# OSX 10.4.2 Drivers: Netgear WPN111 USB WiFi and PB Diamond 1200 Plus Scanner



## [-Stash-] (Jul 24, 2005)

Hi,

I'm new to both this forum and Macs and have yet to find all the decent places for drivers. I've managed to get both my Samsung ML-1710 laser printer working and my Logitech QuickCam Zoom, but so far I've been unable to find Tiger compatible drivers for my Netgear WPN111 USB WiFi and Packard Bell Diamond 1200 Plus Scanner.

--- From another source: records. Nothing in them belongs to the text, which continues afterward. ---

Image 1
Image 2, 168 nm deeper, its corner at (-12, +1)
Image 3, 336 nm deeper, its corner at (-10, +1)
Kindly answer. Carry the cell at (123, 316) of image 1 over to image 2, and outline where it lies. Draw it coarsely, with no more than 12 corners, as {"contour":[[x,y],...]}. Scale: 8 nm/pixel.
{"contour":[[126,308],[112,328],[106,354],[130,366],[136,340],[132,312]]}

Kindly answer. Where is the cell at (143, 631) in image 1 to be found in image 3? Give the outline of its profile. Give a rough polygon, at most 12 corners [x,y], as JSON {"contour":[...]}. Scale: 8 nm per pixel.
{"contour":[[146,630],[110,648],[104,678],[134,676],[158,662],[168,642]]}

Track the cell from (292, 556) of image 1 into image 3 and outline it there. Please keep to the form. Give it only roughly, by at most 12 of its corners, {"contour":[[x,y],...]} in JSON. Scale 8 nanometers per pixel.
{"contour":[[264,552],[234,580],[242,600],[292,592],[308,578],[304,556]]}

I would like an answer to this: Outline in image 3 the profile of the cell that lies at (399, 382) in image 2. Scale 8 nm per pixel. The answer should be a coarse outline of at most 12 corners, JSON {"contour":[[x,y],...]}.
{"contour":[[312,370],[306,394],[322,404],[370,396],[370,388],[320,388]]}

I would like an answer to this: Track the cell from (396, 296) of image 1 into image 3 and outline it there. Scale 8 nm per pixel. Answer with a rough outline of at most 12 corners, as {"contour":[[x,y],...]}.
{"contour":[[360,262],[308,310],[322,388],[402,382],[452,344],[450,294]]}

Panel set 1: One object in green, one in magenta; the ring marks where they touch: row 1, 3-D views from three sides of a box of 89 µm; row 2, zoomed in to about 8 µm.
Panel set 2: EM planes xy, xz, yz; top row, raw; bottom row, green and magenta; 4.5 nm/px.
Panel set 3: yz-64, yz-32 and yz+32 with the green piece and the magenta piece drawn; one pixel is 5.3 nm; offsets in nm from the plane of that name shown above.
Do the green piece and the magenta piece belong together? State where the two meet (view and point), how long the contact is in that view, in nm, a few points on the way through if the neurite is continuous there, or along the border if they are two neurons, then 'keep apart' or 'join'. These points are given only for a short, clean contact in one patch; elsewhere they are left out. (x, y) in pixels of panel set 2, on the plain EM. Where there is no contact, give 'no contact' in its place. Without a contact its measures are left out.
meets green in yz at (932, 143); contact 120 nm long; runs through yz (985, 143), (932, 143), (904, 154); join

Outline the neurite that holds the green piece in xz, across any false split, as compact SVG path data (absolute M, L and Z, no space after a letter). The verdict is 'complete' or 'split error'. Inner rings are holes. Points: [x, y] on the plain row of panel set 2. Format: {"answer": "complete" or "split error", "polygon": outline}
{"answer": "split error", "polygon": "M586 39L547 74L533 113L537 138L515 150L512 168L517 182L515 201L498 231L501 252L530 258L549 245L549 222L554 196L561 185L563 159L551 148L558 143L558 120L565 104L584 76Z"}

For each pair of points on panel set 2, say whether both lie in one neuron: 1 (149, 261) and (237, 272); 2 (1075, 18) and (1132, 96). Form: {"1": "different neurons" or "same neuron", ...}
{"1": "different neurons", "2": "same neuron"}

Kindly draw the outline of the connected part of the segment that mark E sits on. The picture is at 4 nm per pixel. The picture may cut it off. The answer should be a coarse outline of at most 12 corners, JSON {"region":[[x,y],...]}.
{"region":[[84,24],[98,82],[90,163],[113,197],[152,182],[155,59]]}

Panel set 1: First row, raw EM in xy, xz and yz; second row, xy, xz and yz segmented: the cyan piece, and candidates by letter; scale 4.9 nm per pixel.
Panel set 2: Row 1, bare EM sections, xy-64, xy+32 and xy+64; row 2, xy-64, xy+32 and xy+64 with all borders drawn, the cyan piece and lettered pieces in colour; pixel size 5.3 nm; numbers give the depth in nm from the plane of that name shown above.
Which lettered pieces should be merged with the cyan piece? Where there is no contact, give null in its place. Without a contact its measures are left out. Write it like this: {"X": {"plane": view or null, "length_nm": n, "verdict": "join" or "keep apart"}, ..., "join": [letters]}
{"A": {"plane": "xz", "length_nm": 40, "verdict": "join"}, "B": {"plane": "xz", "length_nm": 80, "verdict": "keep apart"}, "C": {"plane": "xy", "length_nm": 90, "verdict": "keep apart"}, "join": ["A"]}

If anyone here knows of anyway to get either of these working I'd be very greatful.

Thanks


----------



## [-Stash-] (Jul 26, 2005)

No one else have any luck with these either then?


----------



## bobw (Jul 26, 2005)

The WPN111 isn't listed as compatible, but you could try these drivers, otherwise you'll need to get a Mac compatible adapter;

http://www.ioxperts.com/products/80211b_X.html

http://www.orangeware.com/endusers/wirelessformac.html

Doubtfull you''ll find any Mac software for this scanner.


----------



## [-Stash-] (Aug 1, 2005)

Ye I've given up on the scanner, but thanks for those other links. I'll try them out, fingers crossed


----------